━━━ Task input ━━━
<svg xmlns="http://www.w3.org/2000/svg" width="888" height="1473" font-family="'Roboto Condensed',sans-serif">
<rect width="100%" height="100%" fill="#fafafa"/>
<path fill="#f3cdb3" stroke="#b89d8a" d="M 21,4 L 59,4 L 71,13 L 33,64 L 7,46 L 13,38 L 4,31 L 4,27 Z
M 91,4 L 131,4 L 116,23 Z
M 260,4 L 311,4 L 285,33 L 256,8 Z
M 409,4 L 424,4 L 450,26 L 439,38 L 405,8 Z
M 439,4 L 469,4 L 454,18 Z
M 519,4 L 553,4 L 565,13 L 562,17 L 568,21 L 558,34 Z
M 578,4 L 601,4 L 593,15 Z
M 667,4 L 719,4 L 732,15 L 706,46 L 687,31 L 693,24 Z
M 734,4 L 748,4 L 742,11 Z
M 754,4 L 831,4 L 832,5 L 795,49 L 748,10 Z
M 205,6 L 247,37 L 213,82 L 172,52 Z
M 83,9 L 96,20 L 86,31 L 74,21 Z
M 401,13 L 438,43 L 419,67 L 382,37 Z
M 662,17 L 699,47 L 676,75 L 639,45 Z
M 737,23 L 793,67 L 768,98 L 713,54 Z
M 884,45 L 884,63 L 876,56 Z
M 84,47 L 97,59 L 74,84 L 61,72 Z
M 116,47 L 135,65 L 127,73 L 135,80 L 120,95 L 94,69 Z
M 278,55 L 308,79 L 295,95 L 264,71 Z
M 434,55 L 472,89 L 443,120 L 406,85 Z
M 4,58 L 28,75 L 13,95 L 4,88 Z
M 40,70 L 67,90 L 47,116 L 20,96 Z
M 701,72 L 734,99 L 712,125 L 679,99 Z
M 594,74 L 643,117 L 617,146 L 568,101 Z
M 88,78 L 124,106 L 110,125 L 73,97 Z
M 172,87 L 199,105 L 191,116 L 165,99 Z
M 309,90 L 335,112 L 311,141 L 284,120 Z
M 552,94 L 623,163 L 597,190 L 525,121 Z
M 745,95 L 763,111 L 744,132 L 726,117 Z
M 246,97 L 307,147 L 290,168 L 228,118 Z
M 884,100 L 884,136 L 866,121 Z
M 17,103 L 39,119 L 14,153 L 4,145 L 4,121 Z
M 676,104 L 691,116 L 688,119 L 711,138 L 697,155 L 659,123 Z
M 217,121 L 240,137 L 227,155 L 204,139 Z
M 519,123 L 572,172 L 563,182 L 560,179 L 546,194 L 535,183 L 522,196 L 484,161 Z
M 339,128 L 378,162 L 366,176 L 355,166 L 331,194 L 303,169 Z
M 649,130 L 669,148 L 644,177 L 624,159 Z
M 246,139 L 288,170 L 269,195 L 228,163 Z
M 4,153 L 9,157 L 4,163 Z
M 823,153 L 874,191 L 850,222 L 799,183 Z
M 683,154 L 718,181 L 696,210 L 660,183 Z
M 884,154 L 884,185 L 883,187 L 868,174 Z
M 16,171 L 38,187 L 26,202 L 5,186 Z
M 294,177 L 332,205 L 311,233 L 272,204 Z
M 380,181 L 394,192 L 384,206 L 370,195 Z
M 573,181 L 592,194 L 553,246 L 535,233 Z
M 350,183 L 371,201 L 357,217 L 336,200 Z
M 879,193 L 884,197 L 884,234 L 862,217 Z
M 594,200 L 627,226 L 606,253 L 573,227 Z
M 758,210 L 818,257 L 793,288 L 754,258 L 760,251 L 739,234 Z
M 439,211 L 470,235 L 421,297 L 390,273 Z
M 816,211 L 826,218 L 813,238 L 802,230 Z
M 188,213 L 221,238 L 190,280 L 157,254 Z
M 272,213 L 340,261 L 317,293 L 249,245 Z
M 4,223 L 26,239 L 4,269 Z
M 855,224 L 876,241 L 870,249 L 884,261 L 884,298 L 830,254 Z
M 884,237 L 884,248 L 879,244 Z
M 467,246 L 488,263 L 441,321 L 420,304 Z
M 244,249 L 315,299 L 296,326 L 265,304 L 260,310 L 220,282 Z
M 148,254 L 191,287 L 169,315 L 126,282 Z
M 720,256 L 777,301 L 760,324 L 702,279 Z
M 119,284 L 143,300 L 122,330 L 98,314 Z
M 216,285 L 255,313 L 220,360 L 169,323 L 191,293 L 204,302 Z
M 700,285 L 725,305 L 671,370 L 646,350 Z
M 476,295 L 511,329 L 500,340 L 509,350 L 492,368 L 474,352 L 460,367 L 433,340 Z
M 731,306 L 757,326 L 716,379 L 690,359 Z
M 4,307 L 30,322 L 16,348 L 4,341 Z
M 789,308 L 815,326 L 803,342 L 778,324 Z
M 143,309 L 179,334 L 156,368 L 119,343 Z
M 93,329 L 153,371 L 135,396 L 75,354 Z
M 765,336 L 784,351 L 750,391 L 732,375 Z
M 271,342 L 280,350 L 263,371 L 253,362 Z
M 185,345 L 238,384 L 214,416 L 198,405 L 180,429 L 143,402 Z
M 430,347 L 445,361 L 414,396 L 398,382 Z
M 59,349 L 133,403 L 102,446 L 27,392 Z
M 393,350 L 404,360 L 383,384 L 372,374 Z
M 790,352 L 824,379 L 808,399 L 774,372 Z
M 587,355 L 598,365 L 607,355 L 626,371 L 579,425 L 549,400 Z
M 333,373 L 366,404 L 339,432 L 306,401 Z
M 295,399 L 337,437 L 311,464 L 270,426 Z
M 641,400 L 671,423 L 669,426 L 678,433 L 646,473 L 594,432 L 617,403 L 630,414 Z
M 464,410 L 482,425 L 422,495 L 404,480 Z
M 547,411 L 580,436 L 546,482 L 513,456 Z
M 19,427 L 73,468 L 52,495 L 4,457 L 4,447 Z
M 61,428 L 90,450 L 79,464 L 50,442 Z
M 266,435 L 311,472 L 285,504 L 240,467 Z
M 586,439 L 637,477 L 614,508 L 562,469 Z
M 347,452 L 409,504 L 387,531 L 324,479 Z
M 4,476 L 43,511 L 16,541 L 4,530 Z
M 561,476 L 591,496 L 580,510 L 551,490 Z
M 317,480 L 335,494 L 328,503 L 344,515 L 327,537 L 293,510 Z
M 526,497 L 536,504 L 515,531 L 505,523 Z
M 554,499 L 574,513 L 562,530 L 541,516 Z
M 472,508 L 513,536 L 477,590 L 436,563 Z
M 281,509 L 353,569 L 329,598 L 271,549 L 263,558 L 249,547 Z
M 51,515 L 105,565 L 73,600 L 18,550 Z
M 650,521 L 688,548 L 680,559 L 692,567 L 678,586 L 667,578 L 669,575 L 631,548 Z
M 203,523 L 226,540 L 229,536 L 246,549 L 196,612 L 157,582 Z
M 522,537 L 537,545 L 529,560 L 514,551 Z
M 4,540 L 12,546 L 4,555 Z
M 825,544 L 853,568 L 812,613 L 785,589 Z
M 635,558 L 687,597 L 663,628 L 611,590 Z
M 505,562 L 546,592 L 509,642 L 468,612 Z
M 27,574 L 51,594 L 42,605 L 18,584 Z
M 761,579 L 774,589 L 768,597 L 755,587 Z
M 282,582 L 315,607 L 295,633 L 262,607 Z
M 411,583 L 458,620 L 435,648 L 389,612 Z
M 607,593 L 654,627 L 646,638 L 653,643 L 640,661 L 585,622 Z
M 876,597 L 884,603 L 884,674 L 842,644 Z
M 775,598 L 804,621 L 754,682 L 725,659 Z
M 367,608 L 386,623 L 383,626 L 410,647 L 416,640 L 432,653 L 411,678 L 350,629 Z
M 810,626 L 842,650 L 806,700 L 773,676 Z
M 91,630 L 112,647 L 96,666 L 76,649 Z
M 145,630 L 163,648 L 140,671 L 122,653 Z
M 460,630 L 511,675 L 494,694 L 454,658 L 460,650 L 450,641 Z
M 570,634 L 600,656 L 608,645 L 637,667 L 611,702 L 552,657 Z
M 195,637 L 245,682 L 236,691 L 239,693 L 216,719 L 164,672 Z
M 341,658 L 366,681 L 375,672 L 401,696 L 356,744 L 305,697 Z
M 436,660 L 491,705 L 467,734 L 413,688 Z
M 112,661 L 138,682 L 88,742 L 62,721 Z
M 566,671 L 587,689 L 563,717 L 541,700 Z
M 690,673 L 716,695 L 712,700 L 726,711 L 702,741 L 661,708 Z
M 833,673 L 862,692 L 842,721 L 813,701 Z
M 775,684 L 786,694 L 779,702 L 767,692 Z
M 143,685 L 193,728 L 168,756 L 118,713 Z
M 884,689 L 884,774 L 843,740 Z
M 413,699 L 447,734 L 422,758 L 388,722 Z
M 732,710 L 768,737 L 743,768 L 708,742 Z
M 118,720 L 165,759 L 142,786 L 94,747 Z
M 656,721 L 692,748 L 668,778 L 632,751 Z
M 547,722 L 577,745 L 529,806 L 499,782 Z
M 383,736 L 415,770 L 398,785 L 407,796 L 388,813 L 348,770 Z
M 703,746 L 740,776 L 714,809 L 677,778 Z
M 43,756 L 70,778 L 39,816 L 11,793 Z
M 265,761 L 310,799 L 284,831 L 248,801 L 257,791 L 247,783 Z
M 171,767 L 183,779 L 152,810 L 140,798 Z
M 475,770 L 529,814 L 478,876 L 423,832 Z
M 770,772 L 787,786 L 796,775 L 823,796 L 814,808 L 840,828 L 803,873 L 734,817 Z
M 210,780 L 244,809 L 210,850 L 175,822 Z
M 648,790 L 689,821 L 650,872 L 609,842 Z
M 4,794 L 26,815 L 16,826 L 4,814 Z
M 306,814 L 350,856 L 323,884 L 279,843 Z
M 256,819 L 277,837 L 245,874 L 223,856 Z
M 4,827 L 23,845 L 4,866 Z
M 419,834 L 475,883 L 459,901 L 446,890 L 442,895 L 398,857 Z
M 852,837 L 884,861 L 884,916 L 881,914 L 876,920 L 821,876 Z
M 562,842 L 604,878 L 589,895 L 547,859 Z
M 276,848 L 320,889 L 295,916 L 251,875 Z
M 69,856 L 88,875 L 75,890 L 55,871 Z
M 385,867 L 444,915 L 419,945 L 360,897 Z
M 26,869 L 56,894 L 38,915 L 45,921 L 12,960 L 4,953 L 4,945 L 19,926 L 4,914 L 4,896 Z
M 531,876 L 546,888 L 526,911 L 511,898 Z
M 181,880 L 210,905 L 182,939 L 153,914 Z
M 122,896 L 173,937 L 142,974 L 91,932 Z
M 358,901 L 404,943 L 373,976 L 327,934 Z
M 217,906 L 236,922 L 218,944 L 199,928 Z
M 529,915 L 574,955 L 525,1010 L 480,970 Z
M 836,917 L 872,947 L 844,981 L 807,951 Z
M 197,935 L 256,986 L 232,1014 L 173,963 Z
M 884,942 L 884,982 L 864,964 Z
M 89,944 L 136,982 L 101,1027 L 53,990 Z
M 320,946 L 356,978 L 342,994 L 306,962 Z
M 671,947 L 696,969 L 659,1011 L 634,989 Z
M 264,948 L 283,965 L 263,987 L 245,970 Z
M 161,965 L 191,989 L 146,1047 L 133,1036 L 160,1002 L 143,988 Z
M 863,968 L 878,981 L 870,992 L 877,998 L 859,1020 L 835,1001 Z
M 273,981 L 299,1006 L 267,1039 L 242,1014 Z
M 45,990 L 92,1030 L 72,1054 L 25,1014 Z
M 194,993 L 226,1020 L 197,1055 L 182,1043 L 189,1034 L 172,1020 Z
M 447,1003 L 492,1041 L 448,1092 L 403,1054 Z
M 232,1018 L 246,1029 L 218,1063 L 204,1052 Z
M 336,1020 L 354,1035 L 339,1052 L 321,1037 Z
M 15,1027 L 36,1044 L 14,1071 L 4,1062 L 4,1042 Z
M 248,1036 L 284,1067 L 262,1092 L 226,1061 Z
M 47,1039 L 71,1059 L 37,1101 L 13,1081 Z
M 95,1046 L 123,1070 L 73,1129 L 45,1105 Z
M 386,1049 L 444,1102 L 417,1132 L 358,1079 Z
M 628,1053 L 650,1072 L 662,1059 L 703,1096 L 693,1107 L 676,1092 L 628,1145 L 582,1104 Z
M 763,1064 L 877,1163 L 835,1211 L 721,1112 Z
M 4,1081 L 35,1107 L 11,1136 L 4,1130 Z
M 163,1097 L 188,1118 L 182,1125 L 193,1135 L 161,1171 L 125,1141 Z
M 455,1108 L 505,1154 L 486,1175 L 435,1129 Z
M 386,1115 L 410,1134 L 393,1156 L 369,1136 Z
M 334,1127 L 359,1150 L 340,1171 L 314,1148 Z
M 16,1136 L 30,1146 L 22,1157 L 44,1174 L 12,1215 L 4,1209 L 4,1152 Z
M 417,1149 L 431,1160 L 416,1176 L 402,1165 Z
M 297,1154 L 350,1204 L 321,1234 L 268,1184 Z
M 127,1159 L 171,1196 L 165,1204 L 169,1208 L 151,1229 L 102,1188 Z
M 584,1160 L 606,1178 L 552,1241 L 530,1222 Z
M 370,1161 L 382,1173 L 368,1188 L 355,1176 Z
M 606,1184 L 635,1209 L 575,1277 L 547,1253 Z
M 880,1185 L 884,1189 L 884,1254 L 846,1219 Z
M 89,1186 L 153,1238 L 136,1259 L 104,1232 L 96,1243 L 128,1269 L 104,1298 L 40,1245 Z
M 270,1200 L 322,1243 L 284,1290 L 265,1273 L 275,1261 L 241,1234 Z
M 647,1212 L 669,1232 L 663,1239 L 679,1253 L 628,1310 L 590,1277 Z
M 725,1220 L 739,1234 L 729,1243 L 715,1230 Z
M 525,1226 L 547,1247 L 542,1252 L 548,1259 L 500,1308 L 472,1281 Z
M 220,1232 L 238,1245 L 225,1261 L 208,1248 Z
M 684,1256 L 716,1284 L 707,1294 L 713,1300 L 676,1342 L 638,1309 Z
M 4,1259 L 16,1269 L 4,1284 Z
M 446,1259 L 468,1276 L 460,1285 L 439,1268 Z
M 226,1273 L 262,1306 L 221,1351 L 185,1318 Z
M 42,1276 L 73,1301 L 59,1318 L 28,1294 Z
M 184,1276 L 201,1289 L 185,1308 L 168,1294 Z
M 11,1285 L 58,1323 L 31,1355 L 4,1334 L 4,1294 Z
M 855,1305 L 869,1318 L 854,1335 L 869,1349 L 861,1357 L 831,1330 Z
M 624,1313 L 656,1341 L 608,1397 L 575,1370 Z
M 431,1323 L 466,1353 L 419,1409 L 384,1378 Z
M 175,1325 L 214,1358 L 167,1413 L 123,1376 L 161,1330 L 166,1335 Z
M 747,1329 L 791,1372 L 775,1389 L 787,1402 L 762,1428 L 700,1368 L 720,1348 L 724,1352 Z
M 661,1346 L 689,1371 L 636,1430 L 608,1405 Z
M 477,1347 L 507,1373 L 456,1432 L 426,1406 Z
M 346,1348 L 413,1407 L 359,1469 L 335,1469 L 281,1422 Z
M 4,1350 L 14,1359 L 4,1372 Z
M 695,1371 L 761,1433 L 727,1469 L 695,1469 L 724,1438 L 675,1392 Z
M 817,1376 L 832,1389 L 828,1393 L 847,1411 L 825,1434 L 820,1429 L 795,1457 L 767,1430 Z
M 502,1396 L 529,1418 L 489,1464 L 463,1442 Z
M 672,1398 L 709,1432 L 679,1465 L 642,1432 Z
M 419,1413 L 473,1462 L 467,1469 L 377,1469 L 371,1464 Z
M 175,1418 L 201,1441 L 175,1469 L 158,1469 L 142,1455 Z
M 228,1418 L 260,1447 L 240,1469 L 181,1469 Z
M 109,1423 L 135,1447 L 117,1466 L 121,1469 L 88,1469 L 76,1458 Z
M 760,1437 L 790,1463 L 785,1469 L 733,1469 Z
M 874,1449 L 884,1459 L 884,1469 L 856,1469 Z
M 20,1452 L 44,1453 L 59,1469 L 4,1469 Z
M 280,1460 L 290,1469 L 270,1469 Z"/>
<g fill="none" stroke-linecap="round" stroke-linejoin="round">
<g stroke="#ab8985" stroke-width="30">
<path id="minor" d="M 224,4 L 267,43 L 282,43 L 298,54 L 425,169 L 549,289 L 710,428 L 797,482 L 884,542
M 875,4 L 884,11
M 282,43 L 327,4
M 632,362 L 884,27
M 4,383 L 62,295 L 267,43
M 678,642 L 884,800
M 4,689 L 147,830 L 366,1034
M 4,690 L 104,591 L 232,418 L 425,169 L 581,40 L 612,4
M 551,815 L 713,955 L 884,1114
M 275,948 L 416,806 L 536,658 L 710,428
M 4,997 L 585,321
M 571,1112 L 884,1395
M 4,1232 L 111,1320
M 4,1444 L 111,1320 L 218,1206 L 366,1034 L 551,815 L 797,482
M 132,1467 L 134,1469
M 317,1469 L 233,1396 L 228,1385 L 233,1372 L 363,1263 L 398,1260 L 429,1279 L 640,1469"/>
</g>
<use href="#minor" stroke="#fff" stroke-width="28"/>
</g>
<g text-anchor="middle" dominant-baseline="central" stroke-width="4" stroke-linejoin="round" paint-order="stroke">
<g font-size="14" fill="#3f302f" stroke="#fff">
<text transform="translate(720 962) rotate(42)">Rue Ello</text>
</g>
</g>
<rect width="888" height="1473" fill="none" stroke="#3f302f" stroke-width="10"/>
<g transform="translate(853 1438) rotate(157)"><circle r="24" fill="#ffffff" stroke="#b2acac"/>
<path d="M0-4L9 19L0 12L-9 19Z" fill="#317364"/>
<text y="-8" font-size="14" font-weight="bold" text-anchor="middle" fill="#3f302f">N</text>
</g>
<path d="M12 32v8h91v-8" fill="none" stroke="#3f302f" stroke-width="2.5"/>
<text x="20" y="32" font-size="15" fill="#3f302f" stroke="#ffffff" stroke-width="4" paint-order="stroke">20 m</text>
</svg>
━━━
▸ **Task goal**: From the data above, output exactly the lines between the one containing "M 656,721 L 692,748 L 668,778 L 632,751 Z" and the one containing "M 194,993 L", counting both of them.

▸ **The answer**:
M 656,721 L 692,748 L 668,778 L 632,751 Z
M 547,722 L 577,745 L 529,806 L 499,782 Z
M 383,736 L 415,770 L 398,785 L 407,796 L 388,813 L 348,770 Z
M 703,746 L 740,776 L 714,809 L 677,778 Z
M 43,756 L 70,778 L 39,816 L 11,793 Z
M 265,761 L 310,799 L 284,831 L 248,801 L 257,791 L 247,783 Z
M 171,767 L 183,779 L 152,810 L 140,798 Z
M 475,770 L 529,814 L 478,876 L 423,832 Z
M 770,772 L 787,786 L 796,775 L 823,796 L 814,808 L 840,828 L 803,873 L 734,817 Z
M 210,780 L 244,809 L 210,850 L 175,822 Z
M 648,790 L 689,821 L 650,872 L 609,842 Z
M 4,794 L 26,815 L 16,826 L 4,814 Z
M 306,814 L 350,856 L 323,884 L 279,843 Z
M 256,819 L 277,837 L 245,874 L 223,856 Z
M 4,827 L 23,845 L 4,866 Z
M 419,834 L 475,883 L 459,901 L 446,890 L 442,895 L 398,857 Z
M 852,837 L 884,861 L 884,916 L 881,914 L 876,920 L 821,876 Z
M 562,842 L 604,878 L 589,895 L 547,859 Z
M 276,848 L 320,889 L 295,916 L 251,875 Z
M 69,856 L 88,875 L 75,890 L 55,871 Z
M 385,867 L 444,915 L 419,945 L 360,897 Z
M 26,869 L 56,894 L 38,915 L 45,921 L 12,960 L 4,953 L 4,945 L 19,926 L 4,914 L 4,896 Z
M 531,876 L 546,888 L 526,911 L 511,898 Z
M 181,880 L 210,905 L 182,939 L 153,914 Z
M 122,896 L 173,937 L 142,974 L 91,932 Z
M 358,901 L 404,943 L 373,976 L 327,934 Z
M 217,906 L 236,922 L 218,944 L 199,928 Z
M 529,915 L 574,955 L 525,1010 L 480,970 Z
M 836,917 L 872,947 L 844,981 L 807,951 Z
M 197,935 L 256,986 L 232,1014 L 173,963 Z
M 884,942 L 884,982 L 864,964 Z
M 89,944 L 136,982 L 101,1027 L 53,990 Z
M 320,946 L 356,978 L 342,994 L 306,962 Z
M 671,947 L 696,969 L 659,1011 L 634,989 Z
M 264,948 L 283,965 L 263,987 L 245,970 Z
M 161,965 L 191,989 L 146,1047 L 133,1036 L 160,1002 L 143,988 Z
M 863,968 L 878,981 L 870,992 L 877,998 L 859,1020 L 835,1001 Z
M 273,981 L 299,1006 L 267,1039 L 242,1014 Z
M 45,990 L 92,1030 L 72,1054 L 25,1014 Z
M 194,993 L 226,1020 L 197,1055 L 182,1043 L 189,1034 L 172,1020 Z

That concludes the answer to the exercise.